> Description of the task
The answer must be a single number: the count of lines in the records below that contain the word "brown".

> Information provided
=-=-=

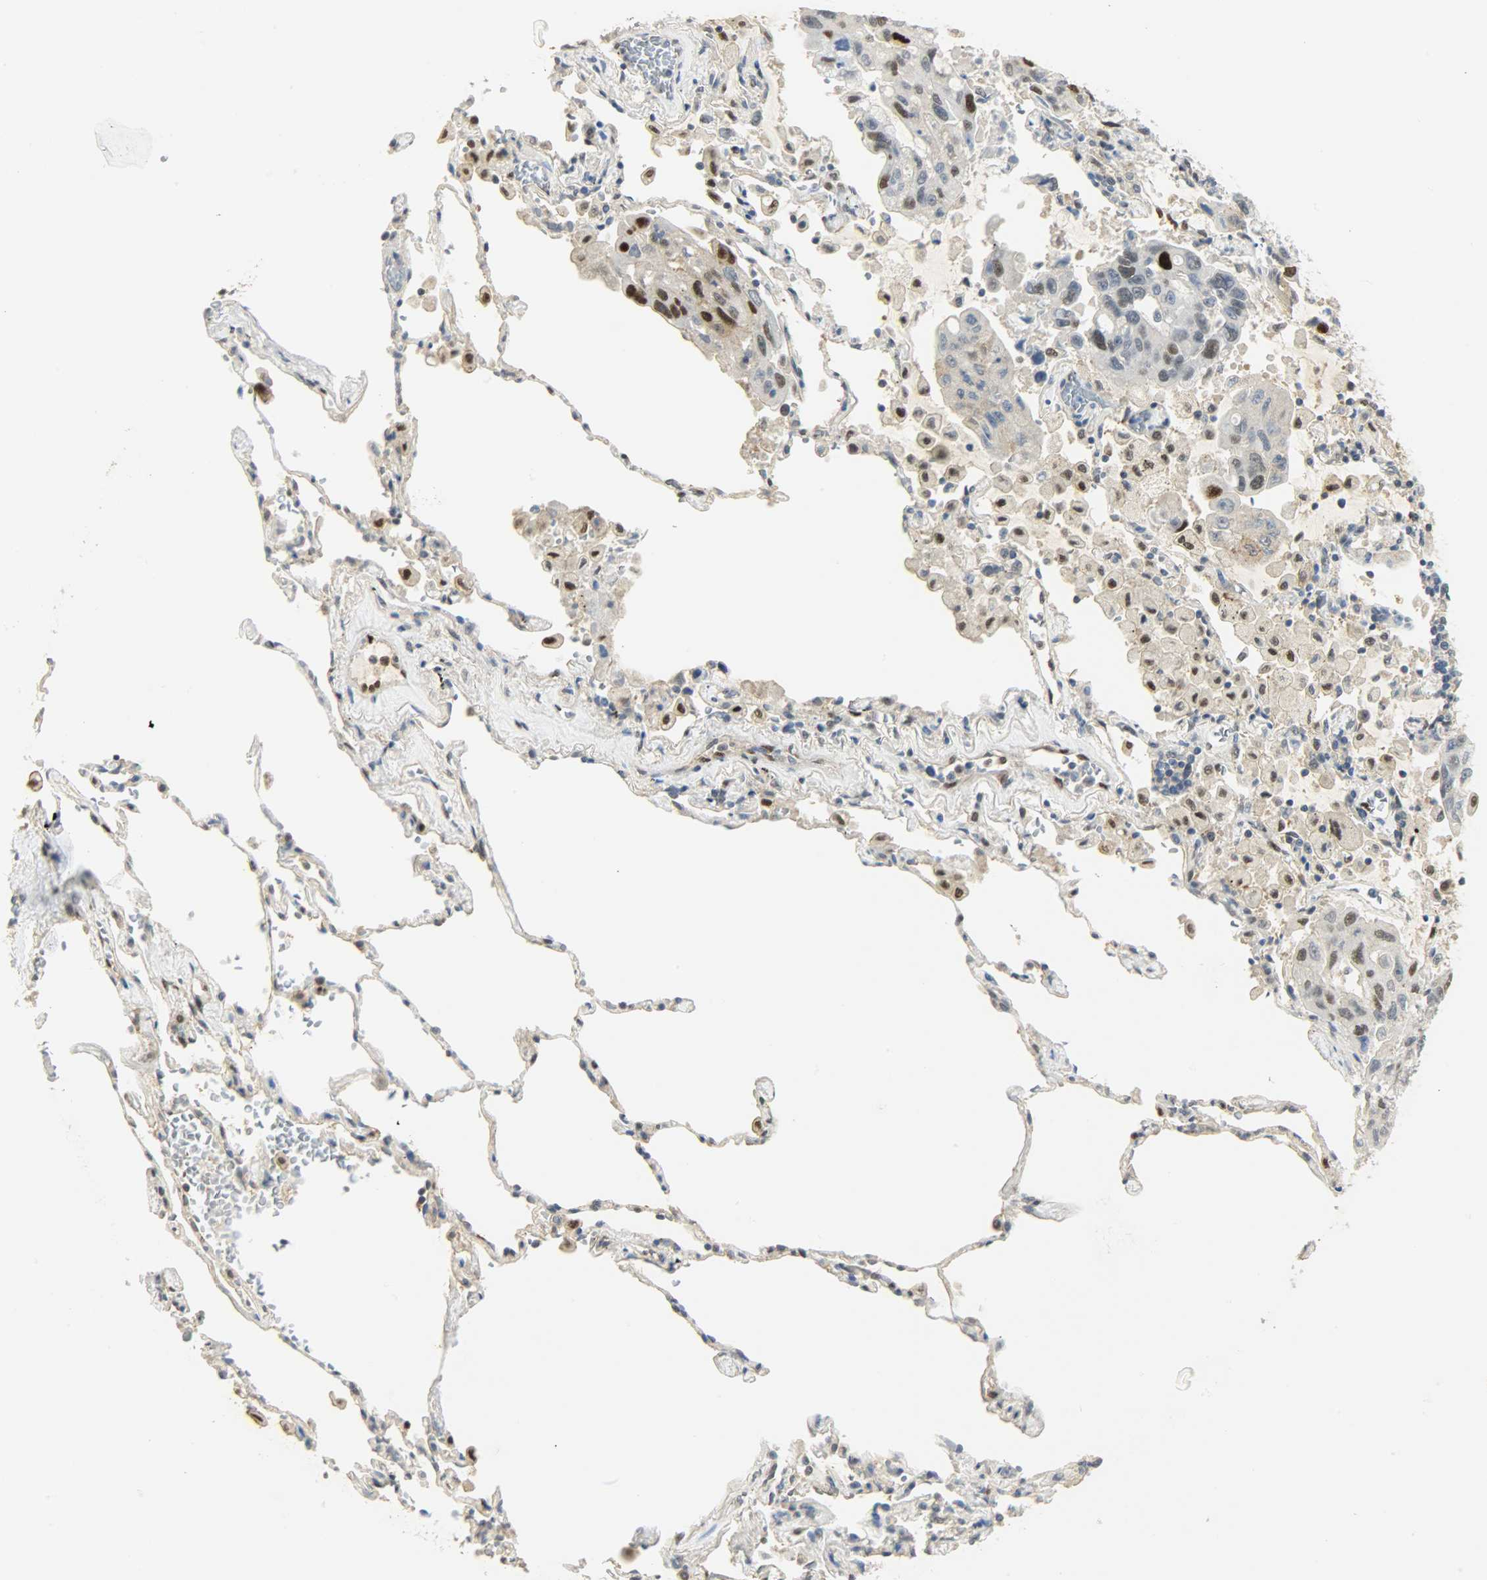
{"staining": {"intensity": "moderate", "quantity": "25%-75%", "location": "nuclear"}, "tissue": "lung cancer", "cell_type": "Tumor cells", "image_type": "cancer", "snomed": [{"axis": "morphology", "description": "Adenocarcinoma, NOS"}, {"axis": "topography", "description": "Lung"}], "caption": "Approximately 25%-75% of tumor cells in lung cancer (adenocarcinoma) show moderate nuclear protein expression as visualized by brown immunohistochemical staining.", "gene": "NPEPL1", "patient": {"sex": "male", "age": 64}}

=-=-=

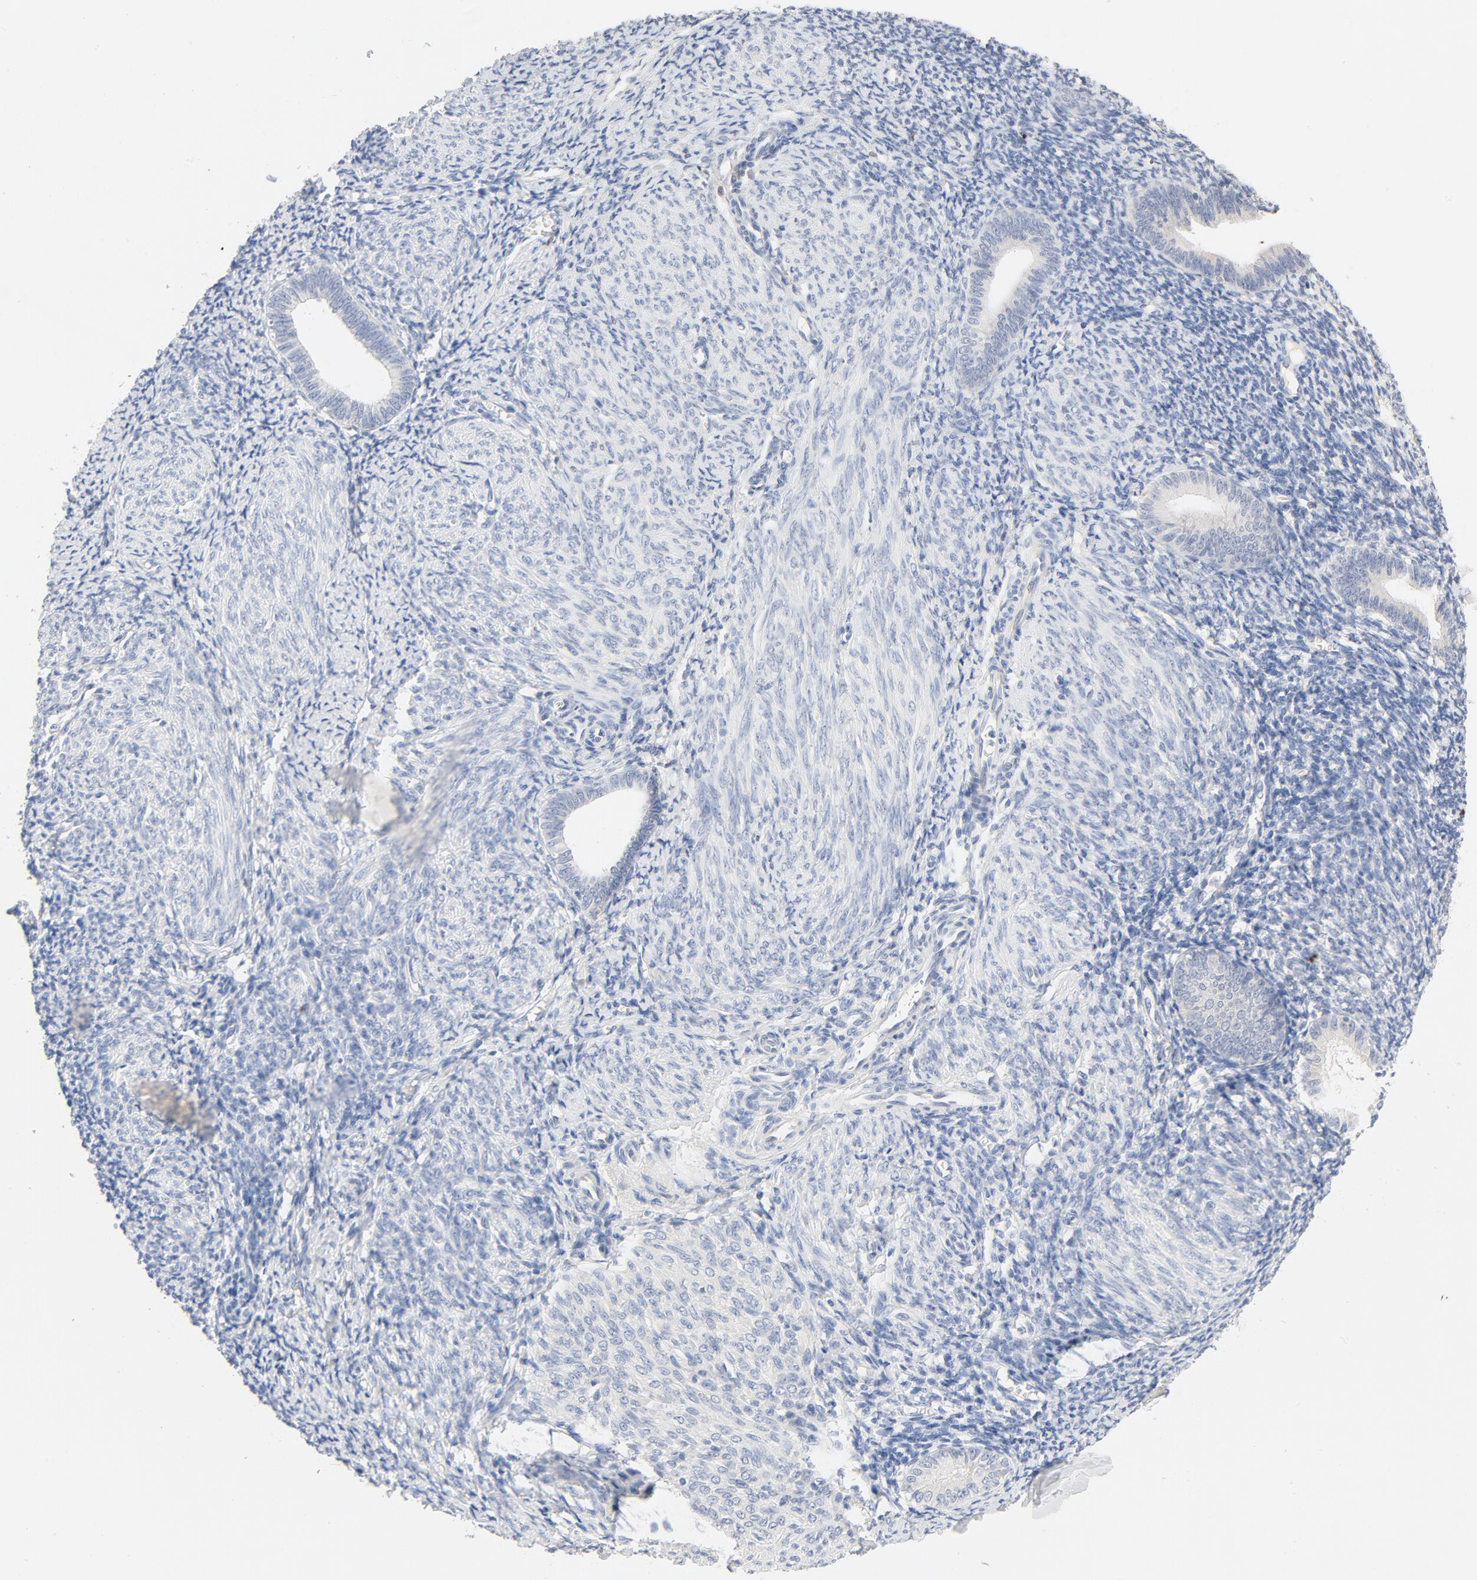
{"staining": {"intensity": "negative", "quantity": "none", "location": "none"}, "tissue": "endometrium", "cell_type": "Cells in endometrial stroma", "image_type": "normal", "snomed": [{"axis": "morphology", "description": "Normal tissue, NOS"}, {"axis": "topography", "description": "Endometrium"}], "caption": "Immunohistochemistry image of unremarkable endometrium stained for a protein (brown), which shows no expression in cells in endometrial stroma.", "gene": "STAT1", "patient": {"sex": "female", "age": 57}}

=-=-=

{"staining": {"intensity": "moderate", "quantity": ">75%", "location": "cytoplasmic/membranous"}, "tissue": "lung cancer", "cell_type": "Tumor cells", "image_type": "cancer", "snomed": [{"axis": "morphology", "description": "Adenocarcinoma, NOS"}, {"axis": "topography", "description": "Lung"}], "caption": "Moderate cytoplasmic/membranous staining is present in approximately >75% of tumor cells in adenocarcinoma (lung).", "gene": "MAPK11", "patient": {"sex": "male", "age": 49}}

=-=-=

> Result of the task
2